_GIVEN REQUEST A_
Using the article on manual order entry costs, decide whether each statement agrees with it. Answer yes or no for each, and quote the exact words of the article that settle it. (i) The median US order clerk wage is $46,170 per year. (ii) Benefits account for 43% of total compensation for civilian workers. (iii) Data entry keyer jobs are projected to grow by 2034.
_GIVEN REQUEST B_
Translate this sentence from the article on manual order entry costs into Spanish: "Every number in this article is sourced, and the math is shown so you can re-run it with your own figures."

_SUPPLIED PASSAGE_
Manual Order Entry: Costs, Error Rates, and Time (2026)
What manual order entry actually costs in 2026: per-order labor math from BLS wage data, verified error rate studies, and time benchmarks.
Every number in this article is sourced, and the math is shown so you can re-run it with your own figures. If you want the shortcut, our free manual order entry cost calculator does this math for your order volume.
The headline numbers
| Metric | Figure | Source |
|---|---|---|
| Median wage, order clerks (US) | $46,170/year | BLS OES, May 2025 |
| Benefits share of total compensation | 31.4% | BLS ECEC, Dec 2025 |
| Median time to enter an order manually | 11 to 12 minutes | Esker and Conexiom benchmarks (vendor data) |
| Single-pass data entry error rate | 0.55% to 3.6% of entries | Barchard et al., 2020 |
| Total cost to process one PO | $14 to $54+ | APQC benchmarks |
| Projected decline, data entry keyer jobs by 2034 | minus 25.9% | BLS Employment Projections |
What one manually entered order costs in labor
Start with wages. The Bureau of Labor Statistics puts the median order clerk wage at $46,170 per year (May 2025 OES). Wages are not the whole cost: BLS Employer Costs for Employee Compensation data shows benefits make up 31.4% of total compensation for civilian workers, which means a 1.43x multiplier on wages is a defensible fully loaded rate.

Data block
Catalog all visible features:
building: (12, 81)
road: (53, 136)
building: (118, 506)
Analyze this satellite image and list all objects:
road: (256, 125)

* * *

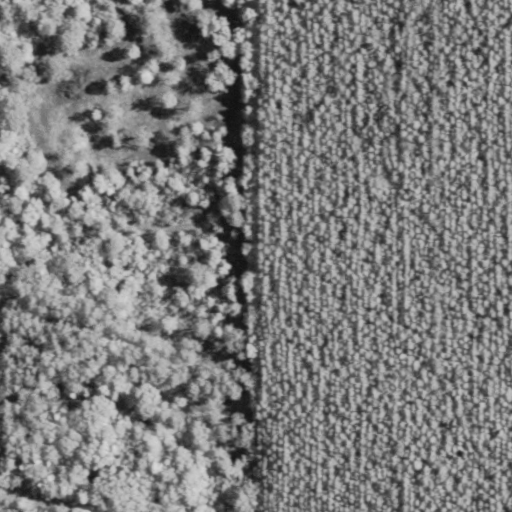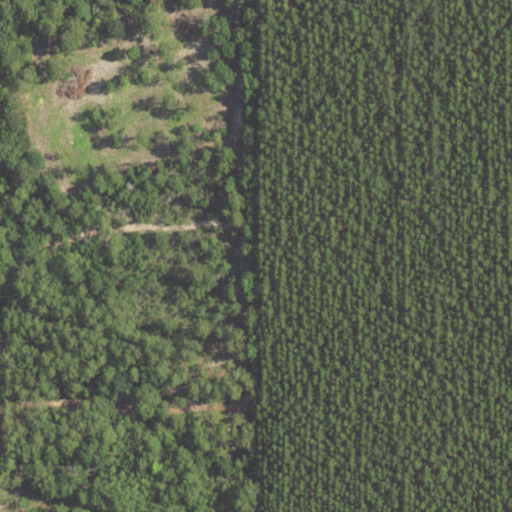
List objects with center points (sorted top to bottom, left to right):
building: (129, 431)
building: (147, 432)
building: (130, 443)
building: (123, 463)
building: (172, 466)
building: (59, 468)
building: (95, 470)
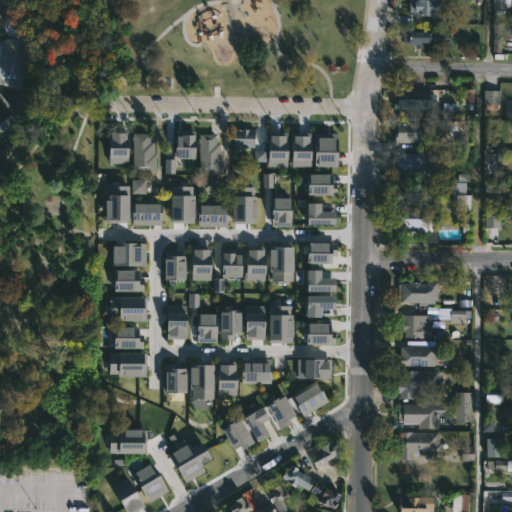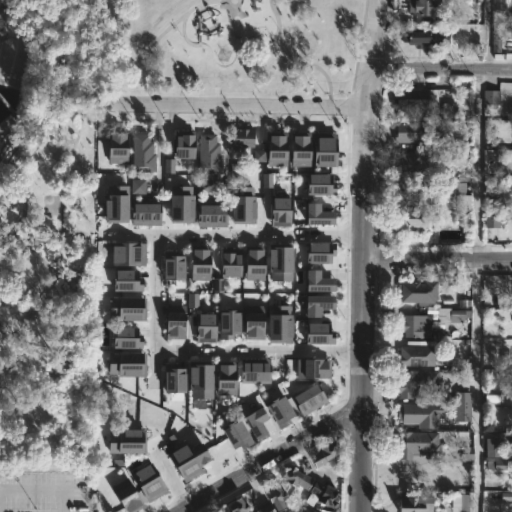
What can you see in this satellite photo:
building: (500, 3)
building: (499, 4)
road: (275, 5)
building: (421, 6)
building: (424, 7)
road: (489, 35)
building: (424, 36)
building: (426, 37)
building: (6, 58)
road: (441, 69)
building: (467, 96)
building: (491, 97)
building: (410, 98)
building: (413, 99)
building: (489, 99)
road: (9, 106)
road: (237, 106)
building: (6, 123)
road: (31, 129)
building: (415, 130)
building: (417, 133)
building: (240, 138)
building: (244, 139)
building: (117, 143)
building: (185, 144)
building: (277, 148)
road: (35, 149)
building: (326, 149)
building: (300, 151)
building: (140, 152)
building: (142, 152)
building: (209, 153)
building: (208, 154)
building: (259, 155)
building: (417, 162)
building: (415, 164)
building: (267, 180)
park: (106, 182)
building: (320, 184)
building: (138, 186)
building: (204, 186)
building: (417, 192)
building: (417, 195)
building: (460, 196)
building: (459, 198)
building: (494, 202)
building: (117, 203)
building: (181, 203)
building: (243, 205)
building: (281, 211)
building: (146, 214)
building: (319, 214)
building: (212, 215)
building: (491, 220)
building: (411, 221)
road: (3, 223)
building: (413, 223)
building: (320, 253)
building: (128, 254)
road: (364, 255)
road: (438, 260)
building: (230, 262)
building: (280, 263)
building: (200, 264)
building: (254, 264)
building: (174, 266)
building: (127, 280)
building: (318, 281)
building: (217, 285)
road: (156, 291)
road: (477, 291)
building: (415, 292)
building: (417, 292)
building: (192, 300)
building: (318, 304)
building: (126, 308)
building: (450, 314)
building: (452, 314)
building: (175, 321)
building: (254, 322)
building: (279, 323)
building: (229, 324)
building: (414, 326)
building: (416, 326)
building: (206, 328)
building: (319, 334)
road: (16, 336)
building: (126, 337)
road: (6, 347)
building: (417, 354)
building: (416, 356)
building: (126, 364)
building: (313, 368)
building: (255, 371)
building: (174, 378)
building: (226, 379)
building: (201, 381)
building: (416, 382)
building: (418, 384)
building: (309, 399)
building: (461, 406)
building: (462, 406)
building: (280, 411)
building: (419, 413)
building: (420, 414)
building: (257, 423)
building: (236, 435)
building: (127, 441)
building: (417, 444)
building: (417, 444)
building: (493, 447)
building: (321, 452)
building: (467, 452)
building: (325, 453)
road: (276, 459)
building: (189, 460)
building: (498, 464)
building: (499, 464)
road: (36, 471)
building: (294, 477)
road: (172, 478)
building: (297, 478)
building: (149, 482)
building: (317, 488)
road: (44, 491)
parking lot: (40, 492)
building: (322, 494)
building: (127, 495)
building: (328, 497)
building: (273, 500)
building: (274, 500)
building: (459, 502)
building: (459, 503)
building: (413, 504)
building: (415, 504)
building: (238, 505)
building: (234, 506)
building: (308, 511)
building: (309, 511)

_EXERCISE OUTPUT A_
(i) Yes: "puts the median order clerk wage at $46,170 per year"
(ii) No: "benefits make up 31.4% of total compensation for civilian workers"
(iii) No: "Projected decline, data entry keyer jobs by 2034"

_EXERCISE OUTPUT B_
Cada cifra de este artículo tiene su fuente, y se muestran los cálculos para que puedas repetirlos con tus propias cifras.